Mark Stoops needs to find his edge

He’s become visibly defeated at press conferences after losses, sometimes seeming to not even know what to say. Fans need to see him back having fun with it again—something that’s been missing the last few seasons. He needs to want to be here.

The program must become disciplined again. Kentucky was one of the most penalized teams in the country last year. Procedural penalties in big spots that killed momentum, along with unsportsmanlike penalties, plagued Kentucky football in 2024.

Can offensive coordinator Bush Hamdan deliver?

Mark Stoops has to win at least six games and return Kentucky football to a bowl game next season. That is the only answer. To do that the offense has to better, simple as that.

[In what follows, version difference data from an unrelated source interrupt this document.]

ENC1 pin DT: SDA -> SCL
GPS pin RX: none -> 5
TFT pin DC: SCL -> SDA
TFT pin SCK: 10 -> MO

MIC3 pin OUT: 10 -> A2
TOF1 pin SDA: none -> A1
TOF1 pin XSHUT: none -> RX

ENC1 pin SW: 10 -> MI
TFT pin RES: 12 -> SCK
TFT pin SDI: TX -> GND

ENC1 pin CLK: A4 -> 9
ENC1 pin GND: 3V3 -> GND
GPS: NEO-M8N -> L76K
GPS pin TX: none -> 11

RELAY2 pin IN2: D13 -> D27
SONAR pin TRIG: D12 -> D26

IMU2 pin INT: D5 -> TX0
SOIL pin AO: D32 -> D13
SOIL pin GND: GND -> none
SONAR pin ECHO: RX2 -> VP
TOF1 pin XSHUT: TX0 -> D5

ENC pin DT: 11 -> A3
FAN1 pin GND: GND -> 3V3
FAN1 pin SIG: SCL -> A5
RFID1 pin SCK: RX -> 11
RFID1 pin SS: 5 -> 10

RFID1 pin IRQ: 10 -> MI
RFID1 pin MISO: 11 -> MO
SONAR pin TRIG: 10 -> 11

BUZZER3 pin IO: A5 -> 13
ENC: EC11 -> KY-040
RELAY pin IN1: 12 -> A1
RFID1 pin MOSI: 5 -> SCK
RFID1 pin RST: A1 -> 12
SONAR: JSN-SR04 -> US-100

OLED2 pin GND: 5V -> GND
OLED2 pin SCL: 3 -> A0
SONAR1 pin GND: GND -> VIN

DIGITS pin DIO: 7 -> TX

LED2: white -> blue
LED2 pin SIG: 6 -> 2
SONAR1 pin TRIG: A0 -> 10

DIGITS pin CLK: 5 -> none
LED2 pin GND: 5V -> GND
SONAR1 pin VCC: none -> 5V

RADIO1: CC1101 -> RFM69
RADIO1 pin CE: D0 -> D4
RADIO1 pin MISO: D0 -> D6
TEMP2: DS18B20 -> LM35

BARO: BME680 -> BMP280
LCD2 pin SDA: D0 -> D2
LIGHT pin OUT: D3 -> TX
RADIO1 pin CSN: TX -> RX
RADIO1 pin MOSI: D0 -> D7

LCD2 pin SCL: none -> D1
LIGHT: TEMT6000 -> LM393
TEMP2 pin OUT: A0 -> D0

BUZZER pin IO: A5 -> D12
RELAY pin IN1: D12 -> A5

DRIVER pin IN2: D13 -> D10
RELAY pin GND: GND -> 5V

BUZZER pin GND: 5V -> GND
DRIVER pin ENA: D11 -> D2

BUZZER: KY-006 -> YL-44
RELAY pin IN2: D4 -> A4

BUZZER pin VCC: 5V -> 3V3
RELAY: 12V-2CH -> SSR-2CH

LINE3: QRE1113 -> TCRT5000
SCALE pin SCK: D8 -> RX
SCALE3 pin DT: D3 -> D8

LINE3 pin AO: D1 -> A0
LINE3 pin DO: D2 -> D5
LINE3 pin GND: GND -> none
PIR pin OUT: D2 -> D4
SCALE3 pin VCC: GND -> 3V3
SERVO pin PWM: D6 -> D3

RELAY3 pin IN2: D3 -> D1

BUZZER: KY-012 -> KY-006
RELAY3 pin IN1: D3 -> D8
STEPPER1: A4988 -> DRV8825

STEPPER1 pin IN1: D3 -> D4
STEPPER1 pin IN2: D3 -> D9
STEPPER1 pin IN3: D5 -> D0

From top to bottom, all of BBN feels the same palpable pressure in the air, it's heavy... Stoops is coaching for his future next year.

Being the winningest coach in Kentucky history has made him a victim of his own success. This program has consistently been on the cusp of taking the next step but has never been able to get over the finish line. All indications point to next season being much of the same.

The program is obviously in a transitory period. Is it a transition into a "new Mark Stoops era"? Or is it a transition into the post-Mark Stoops era?

Whether 2025 marks the beginning of a new era under Mark Stoops or the end of his tenure, the season will serve as a pivotal moment for Kentucky football—a chance to redefine the program’s trajectory in the forever challenging SEC.